_TASK DIRECTIONS_
Quote the whole listing word for word. Do not include the pictures.

=====

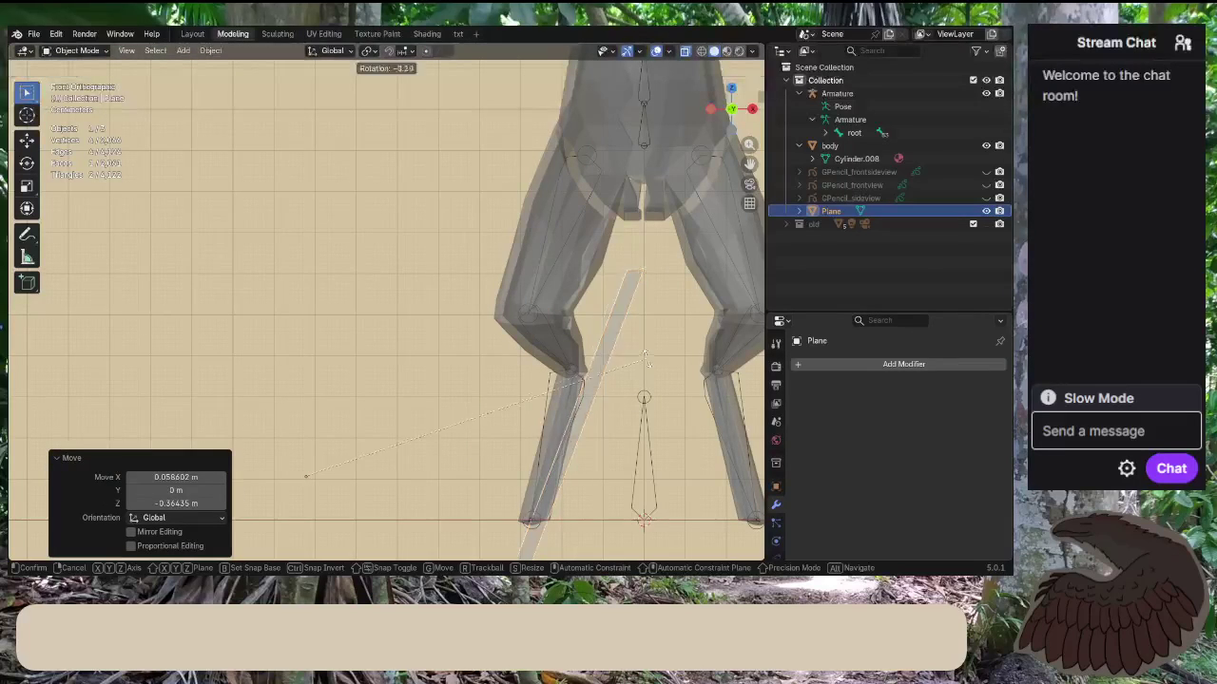
left_click(636, 338)
Nudge the Plane's position and fine-rotate it against the lower leg.
key("g")
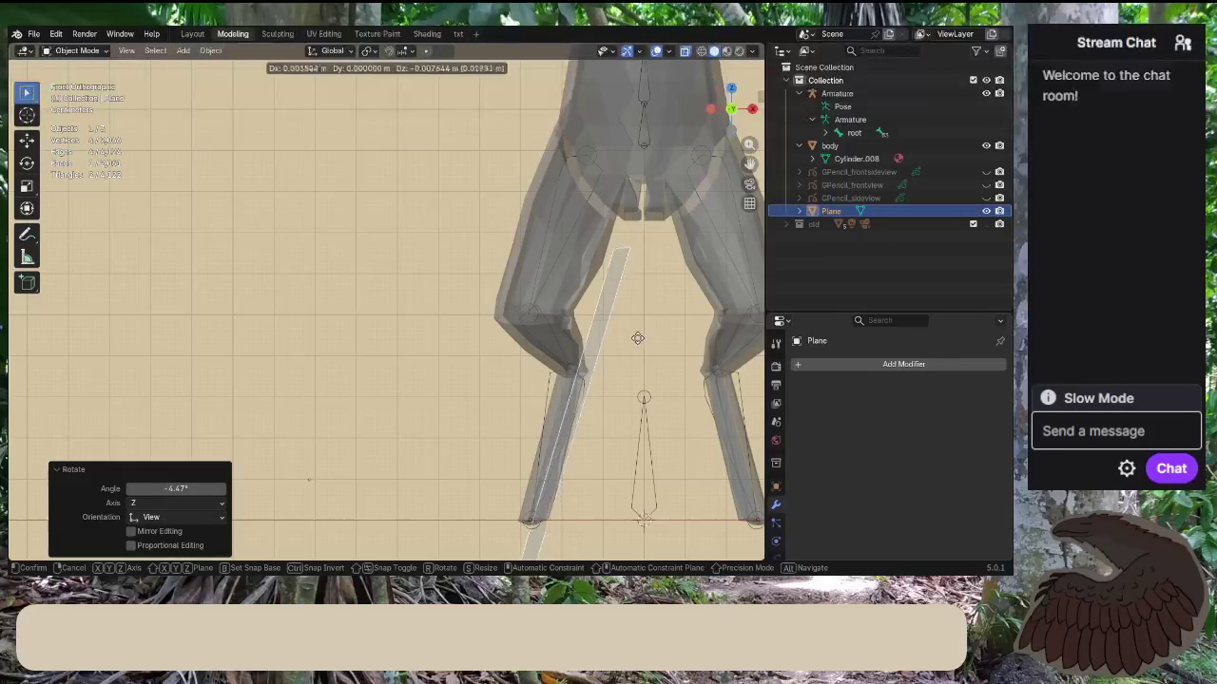
left_click(637, 338)
scroll(644, 370, "up", 2)
scroll(643, 369, "up", 2)
middle_click_drag(644, 369, 504, 192, "shift")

=====

_RESPONSE TO THIS TASK_
left_click(636, 338)
Nudge the Plane's position and fine-rotate it against the lower leg.
key("g")
left_click(637, 338)
scroll(644, 370, "up", 2)
scroll(643, 369, "up", 2)
middle_click_drag(644, 369, 504, 192, "shift")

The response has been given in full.